# [About this task]
I would like you to transcribe all of the data exactly.

________

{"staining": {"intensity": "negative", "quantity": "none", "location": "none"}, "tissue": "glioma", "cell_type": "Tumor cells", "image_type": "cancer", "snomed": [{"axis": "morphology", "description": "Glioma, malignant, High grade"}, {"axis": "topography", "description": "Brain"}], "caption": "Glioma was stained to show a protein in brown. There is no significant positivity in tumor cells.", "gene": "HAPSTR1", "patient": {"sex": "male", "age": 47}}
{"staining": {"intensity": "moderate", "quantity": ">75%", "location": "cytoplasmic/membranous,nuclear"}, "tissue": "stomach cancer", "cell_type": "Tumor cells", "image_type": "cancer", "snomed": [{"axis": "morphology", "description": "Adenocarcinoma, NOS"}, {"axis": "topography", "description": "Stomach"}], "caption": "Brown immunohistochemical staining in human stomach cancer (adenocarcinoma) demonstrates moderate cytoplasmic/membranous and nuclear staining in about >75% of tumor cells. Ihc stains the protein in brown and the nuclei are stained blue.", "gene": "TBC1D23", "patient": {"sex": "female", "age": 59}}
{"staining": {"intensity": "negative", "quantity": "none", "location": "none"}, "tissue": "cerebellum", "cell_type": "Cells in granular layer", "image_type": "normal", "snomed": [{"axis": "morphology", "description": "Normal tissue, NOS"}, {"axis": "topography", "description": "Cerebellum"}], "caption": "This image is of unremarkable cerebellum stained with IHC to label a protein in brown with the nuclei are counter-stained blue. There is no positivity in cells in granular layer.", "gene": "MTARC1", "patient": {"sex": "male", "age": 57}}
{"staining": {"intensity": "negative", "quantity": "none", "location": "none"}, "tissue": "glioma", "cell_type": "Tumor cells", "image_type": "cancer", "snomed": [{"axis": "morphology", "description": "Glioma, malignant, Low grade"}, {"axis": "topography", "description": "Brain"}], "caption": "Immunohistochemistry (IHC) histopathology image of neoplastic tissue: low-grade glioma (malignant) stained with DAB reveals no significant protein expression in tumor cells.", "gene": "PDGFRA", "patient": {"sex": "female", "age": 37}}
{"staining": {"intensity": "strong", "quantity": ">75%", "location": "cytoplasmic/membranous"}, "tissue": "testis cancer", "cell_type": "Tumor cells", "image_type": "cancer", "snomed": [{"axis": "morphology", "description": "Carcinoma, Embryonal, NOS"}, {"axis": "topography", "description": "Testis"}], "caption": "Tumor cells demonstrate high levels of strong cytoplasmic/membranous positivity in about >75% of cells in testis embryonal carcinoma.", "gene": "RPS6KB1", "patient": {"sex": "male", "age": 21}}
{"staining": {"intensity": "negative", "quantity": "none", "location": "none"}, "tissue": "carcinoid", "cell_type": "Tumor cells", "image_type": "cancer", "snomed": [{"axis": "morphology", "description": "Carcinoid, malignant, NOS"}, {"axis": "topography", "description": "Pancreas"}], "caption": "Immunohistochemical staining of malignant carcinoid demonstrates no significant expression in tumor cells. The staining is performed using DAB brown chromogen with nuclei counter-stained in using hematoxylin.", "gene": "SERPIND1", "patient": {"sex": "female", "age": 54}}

________

# [Answer box]
{"staining": {"intensity": "negative", "quantity": "none", "location": "none"}, "tissue": "glioma", "cell_type": "Tumor cells", "image_type": "cancer", "snomed": [{"axis": "morphology", "description": "Glioma, malignant, High grade"}, {"axis": "topography", "description": "Brain"}], "caption": "Glioma was stained to show a protein in brown. There is no significant positivity in tumor cells.", "gene": "HAPSTR1", "patient": {"sex": "male", "age": 47}}
{"staining": {"intensity": "moderate", "quantity": ">75%", "location": "cytoplasmic/membranous,nuclear"}, "tissue": "stomach cancer", "cell_type": "Tumor cells", "image_type": "cancer", "snomed": [{"axis": "morphology", "description": "Adenocarcinoma, NOS"}, {"axis": "topography", "description": "Stomach"}], "caption": "Brown immunohistochemical staining in human stomach cancer (adenocarcinoma) demonstrates moderate cytoplasmic/membranous and nuclear staining in about >75% of tumor cells. Ihc stains the protein in brown and the nuclei are stained blue.", "gene": "TBC1D23", "patient": {"sex": "female", "age": 59}}
{"staining": {"intensity": "negative", "quantity": "none", "location": "none"}, "tissue": "cerebellum", "cell_type": "Cells in granular layer", "image_type": "normal", "snomed": [{"axis": "morphology", "description": "Normal tissue, NOS"}, {"axis": "topography", "description": "Cerebellum"}], "caption": "This image is of unremarkable cerebellum stained with IHC to label a protein in brown with the nuclei are counter-stained blue. There is no positivity in cells in granular layer.", "gene": "MTARC1", "patient": {"sex": "male", "age": 57}}
{"staining": {"intensity": "negative", "quantity": "none", "location": "none"}, "tissue": "glioma", "cell_type": "Tumor cells", "image_type": "cancer", "snomed": [{"axis": "morphology", "description": "Glioma, malignant, Low grade"}, {"axis": "topography", "description": "Brain"}], "caption": "Immunohistochemistry (IHC) histopathology image of neoplastic tissue: low-grade glioma (malignant) stained with DAB reveals no significant protein expression in tumor cells.", "gene": "PDGFRA", "patient": {"sex": "female", "age": 37}}
{"staining": {"intensity": "strong", "quantity": ">75%", "location": "cytoplasmic/membranous"}, "tissue": "testis cancer", "cell_type": "Tumor cells", "image_type": "cancer", "snomed": [{"axis": "morphology", "description": "Carcinoma, Embryonal, NOS"}, {"axis": "topography", "description": "Testis"}], "caption": "Tumor cells demonstrate high levels of strong cytoplasmic/membranous positivity in about >75% of cells in testis embryonal carcinoma.", "gene": "RPS6KB1", "patient": {"sex": "male", "age": 21}}
{"staining": {"intensity": "negative", "quantity": "none", "location": "none"}, "tissue": "carcinoid", "cell_type": "Tumor cells", "image_type": "cancer", "snomed": [{"axis": "morphology", "description": "Carcinoid, malignant, NOS"}, {"axis": "topography", "description": "Pancreas"}], "caption": "Immunohistochemical staining of malignant carcinoid demonstrates no significant expression in tumor cells. The staining is performed using DAB brown chromogen with nuclei counter-stained in using hematoxylin.", "gene": "SERPIND1", "patient": {"sex": "female", "age": 54}}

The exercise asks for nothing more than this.